▶ [ACTIVITY]: Extend the Camp Fire air quality walkthrough past its final line of code.

▶ [PAGE TEXT]:
- - - - - - -
We can then plot the air quality metric of PM2.5 concentration (lower is better) as a function of time before/after the fire perimeter date. Each line is an individual air quality station. The figure indicates that there were several stations that recorded unhealthy to hazardous PM2.5 concentrations around the time of this wildfire.
# Filter to 30 days from fire perimeter date
air_near_fire <- air_fire %>%
mutate(dat_lcl = ymd(dat_lcl), # local date for air quality measurement
perimeterdate = as.Date(perimeterdatetime), # fire perimeter date
date_shift = dat_lcl - perimeterdate,
PM25 = as.numeric(arthmt_),
station_id = paste(stat_cd, cnty_cd, st_nmbr)) %>%
filter(abs(date_shift) <= 30)
# Define bounds of Camp Fire dates for illustrative purposes
# Camp Fire burned for 17 days- add a polygon to graph to visualize temporal overlap with low air quality
camp_dates <- ymd(c('2018-11-08','2018-11-25'))
# Camp Fire's maximum perimeter established at end of fire
fp_date <- unique(air_near_fire$perimeterdate)
- - - - - - -
▶ [DATA SECTION]:
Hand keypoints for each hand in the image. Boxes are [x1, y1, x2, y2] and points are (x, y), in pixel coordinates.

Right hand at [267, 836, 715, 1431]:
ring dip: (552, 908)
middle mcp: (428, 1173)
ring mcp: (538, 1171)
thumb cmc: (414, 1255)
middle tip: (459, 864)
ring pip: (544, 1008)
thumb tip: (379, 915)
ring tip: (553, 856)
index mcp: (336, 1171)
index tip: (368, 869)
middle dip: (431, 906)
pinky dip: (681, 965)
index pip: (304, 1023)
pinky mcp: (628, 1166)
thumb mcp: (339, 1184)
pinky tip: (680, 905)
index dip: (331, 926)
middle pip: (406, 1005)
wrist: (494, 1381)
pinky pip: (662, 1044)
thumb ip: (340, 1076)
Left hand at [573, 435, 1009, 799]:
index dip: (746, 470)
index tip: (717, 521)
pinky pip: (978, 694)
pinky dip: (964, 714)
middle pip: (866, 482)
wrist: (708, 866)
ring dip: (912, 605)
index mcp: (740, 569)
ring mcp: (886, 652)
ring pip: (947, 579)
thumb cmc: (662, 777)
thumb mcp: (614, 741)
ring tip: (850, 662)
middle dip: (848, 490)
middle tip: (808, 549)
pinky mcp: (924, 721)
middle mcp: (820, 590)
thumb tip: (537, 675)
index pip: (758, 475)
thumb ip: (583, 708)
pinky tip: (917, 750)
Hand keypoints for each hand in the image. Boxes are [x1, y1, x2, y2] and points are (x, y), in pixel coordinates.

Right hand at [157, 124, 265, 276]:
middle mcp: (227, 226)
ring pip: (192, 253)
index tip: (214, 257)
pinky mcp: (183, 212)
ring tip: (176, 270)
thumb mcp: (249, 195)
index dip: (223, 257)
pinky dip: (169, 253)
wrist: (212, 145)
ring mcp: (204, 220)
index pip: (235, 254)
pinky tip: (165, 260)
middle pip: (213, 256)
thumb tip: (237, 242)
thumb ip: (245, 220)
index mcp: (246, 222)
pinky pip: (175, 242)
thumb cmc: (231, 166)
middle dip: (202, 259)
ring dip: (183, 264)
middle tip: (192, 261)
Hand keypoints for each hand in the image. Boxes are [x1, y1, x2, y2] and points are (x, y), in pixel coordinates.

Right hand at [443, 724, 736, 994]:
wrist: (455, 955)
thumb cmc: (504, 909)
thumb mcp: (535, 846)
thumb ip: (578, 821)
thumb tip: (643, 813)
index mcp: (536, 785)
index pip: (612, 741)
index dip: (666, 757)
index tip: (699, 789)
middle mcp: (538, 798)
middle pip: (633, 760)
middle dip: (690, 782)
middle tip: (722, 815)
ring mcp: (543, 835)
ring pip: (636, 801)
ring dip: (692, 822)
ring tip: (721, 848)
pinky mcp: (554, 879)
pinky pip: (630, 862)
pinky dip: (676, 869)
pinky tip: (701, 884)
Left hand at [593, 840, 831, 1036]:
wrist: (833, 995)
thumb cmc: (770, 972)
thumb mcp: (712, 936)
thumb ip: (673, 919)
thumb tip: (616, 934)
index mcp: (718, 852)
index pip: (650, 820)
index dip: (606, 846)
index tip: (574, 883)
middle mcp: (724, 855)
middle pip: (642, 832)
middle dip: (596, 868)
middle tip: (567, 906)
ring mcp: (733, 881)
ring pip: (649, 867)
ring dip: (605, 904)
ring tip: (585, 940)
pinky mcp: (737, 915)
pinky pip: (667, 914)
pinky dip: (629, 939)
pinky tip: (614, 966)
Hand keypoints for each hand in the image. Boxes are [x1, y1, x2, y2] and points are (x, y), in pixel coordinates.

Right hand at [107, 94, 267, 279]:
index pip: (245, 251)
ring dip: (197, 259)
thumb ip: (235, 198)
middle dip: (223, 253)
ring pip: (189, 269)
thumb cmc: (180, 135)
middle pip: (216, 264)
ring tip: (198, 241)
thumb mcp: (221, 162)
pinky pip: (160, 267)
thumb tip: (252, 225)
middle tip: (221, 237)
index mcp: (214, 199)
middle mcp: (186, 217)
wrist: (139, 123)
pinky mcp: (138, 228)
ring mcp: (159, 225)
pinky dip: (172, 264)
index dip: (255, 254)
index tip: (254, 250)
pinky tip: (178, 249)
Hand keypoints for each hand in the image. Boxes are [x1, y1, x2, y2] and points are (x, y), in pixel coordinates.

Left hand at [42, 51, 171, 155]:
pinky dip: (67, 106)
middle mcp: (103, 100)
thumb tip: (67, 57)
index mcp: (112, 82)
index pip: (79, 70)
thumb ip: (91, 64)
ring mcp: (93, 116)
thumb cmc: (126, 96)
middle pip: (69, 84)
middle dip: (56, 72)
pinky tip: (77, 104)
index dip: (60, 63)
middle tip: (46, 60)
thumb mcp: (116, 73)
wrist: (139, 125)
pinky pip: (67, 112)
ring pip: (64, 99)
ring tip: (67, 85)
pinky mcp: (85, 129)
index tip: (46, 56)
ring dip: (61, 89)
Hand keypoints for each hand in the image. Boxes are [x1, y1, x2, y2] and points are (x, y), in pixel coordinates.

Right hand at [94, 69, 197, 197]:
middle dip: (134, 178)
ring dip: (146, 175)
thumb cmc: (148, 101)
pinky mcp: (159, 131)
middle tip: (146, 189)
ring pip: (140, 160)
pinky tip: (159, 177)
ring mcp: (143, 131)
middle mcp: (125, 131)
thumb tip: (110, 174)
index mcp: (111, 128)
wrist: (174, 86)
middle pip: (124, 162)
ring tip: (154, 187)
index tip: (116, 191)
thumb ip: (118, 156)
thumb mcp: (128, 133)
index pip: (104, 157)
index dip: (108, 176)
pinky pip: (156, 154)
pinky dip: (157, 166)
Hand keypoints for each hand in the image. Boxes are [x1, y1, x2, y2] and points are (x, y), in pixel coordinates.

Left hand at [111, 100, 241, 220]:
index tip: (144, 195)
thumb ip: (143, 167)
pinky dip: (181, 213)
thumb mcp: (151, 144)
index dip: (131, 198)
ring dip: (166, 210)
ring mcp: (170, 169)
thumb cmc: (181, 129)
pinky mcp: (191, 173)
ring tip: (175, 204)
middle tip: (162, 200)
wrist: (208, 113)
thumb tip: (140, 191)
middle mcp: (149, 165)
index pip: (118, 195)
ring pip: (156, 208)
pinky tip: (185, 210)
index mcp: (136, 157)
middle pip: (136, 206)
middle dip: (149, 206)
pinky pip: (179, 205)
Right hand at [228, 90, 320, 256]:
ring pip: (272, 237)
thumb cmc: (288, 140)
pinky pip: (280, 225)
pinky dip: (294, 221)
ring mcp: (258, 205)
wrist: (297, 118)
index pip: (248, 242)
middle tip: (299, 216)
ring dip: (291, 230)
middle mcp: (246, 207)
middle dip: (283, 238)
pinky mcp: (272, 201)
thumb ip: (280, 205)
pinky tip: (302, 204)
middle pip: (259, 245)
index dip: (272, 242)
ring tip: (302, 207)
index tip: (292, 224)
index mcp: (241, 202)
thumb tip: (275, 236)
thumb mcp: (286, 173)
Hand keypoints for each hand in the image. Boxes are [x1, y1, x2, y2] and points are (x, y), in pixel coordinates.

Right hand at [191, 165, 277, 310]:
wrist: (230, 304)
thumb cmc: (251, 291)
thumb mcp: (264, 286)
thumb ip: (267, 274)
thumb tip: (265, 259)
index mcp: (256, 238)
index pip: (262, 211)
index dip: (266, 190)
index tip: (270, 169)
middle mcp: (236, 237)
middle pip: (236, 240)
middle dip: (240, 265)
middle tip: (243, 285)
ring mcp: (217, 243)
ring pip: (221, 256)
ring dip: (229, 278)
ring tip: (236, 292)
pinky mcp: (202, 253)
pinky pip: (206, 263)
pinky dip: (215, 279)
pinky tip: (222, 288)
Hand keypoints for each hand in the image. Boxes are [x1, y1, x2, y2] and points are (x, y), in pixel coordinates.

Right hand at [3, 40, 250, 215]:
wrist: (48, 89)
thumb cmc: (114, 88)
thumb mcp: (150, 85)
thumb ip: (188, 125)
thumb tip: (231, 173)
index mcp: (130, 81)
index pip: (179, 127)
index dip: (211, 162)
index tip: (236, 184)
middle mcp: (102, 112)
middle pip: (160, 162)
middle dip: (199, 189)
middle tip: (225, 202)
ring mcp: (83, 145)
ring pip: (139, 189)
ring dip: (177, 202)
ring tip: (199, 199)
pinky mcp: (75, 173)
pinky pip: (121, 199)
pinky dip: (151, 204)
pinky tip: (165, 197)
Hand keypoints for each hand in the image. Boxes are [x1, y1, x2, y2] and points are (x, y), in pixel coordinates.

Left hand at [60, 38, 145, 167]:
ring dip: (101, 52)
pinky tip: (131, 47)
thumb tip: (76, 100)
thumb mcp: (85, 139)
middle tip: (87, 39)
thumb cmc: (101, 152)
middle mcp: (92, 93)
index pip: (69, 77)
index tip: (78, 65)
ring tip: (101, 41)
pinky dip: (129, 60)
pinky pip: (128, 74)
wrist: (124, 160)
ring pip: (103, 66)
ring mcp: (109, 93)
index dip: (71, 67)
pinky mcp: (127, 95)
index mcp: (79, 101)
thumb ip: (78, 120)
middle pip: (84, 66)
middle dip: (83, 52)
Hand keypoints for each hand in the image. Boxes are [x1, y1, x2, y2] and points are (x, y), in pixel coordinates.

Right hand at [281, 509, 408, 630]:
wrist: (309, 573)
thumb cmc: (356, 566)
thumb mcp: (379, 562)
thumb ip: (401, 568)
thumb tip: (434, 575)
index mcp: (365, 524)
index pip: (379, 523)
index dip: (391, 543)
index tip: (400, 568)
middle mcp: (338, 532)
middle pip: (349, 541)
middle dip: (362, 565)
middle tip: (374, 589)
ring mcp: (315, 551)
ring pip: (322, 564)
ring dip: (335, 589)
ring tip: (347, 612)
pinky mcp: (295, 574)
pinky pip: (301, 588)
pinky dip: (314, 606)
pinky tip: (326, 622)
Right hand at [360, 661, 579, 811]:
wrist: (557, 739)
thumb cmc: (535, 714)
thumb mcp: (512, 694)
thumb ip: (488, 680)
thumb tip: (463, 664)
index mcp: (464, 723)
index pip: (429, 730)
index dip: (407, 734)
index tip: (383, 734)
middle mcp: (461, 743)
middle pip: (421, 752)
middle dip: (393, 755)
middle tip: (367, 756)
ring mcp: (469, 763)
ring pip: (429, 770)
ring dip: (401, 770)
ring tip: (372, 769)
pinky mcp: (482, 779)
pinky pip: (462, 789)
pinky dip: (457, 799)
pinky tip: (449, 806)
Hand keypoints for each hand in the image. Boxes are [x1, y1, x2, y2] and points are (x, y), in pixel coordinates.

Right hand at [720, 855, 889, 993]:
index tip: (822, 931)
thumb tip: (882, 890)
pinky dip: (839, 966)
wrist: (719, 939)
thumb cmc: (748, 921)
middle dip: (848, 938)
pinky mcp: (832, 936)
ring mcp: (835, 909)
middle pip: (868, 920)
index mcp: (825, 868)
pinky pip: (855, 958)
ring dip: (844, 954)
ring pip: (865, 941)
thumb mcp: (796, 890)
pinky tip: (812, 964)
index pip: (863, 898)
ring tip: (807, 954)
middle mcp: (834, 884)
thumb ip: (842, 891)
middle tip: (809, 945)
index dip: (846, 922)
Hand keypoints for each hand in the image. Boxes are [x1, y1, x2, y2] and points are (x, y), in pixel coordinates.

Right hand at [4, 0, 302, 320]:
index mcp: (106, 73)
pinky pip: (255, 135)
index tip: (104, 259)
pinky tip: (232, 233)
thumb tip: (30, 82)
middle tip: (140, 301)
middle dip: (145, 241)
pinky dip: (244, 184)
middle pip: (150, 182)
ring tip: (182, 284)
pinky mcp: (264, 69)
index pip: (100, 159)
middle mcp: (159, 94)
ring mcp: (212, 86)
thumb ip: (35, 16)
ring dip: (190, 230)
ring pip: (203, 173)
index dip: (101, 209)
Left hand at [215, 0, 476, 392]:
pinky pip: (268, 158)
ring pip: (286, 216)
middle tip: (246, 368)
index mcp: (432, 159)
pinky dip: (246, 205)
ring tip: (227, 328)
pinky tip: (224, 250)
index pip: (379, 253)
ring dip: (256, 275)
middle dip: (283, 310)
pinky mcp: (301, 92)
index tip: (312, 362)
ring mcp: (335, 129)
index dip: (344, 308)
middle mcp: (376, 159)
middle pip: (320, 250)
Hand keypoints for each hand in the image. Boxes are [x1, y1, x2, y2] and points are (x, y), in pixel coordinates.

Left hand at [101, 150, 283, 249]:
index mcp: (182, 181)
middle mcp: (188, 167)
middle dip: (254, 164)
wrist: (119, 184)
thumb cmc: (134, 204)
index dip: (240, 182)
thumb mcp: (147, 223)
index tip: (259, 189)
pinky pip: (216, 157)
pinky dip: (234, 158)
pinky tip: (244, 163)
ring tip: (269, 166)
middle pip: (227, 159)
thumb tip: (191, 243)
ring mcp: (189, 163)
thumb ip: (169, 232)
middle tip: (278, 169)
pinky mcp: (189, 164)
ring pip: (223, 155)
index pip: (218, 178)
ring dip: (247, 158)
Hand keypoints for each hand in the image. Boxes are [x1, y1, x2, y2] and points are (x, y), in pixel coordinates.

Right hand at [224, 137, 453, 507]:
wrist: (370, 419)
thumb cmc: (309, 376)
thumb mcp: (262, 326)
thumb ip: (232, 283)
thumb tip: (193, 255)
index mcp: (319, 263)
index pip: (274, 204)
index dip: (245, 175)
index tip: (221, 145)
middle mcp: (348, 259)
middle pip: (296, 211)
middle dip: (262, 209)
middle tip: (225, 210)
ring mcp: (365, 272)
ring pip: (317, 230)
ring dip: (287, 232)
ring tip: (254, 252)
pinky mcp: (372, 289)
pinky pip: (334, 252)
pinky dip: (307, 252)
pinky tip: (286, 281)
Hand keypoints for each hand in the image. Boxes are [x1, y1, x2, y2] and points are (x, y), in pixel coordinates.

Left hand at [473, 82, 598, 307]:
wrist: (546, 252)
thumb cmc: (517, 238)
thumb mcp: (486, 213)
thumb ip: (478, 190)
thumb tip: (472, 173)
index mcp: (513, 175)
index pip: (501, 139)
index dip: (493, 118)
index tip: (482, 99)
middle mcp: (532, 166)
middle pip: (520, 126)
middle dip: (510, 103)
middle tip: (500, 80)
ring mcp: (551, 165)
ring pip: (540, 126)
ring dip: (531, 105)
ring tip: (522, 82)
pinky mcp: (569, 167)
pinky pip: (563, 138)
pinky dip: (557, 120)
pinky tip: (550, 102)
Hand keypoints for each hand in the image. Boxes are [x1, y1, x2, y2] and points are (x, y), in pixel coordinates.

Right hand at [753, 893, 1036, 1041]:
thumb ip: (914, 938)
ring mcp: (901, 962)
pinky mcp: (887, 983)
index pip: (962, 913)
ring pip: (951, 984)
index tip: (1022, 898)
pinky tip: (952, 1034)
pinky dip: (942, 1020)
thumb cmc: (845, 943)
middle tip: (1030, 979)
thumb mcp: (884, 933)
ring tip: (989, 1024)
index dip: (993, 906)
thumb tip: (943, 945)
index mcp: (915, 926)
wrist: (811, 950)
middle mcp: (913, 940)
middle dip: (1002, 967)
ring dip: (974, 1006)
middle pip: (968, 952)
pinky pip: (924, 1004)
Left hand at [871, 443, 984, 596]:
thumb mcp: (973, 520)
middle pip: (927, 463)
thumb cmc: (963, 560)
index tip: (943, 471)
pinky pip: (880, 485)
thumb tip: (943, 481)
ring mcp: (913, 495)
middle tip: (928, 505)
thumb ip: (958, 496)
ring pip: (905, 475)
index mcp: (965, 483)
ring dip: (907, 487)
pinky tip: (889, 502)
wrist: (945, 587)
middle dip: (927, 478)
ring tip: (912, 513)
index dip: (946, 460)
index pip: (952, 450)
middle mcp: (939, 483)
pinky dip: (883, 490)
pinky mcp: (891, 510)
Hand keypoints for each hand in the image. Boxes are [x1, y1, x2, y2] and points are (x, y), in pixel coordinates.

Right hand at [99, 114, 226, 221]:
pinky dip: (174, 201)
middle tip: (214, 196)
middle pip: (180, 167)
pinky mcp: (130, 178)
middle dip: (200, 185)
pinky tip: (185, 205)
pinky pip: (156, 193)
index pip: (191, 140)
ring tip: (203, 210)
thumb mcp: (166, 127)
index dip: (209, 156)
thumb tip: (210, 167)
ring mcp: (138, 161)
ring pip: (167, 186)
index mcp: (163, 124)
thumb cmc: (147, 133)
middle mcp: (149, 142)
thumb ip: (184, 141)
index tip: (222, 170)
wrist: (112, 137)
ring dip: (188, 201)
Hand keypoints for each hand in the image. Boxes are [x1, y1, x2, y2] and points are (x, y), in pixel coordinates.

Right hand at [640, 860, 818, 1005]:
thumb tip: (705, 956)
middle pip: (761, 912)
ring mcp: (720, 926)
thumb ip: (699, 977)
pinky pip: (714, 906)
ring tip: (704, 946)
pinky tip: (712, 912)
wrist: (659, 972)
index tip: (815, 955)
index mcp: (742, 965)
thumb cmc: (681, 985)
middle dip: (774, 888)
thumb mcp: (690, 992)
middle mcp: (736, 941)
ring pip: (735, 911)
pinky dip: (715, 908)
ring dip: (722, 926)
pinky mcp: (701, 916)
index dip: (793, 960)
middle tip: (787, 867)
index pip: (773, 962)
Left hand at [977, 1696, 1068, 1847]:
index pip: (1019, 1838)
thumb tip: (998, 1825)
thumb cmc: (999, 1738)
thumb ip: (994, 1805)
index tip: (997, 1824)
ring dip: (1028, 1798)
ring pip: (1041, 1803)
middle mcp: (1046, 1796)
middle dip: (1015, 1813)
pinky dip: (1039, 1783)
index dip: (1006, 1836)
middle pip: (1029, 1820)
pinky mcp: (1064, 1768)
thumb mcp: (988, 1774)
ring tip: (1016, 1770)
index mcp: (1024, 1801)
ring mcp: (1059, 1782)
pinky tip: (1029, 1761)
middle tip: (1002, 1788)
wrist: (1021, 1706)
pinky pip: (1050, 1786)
- - - - - - -
▶ [RESULT OF THE TASK]:
air_near_fire %>%
tidyr::complete(station_id, dat_lcl) %>%
ggplot(aes(dat_lcl,PM25)) +
annotate('rect', xmin = camp_dates[1], xmax = camp_dates[2],
ymin = -Inf, ymax = Inf,
fill = 'firebrick', alpha = 0.5) +
geom_line(aes(group = station_id)) +
geom_vline(xintercept = fp_date,
color = 'red',
lwd = 1,
linetype = 'dashed') +
scale_x_date(name = '',date_breaks = "1 week",date_labels = "%m-%d-%y") +
scale_y_continuous(name = 'PM2.5 [micrograms/cubic meter]')
We can then map where those stations were - quite an extensive impact on air quality!
# 101 micrograms/cubic meter and higher is considered
# unhealthy for sensitive groups
unhealthy_air <- air_near_fire %>%
filter(PM25 > 100)
unhealthy_air %>%
ggplot() +
geom_sf(data = CA) +
geom_sf(color = 'red') +
geom_sf(fill = 'firebrick',
color = NA,
data = camp_fire) +
geom_sf(color = 'firebrick',
fill = NA,
data = camp_zone)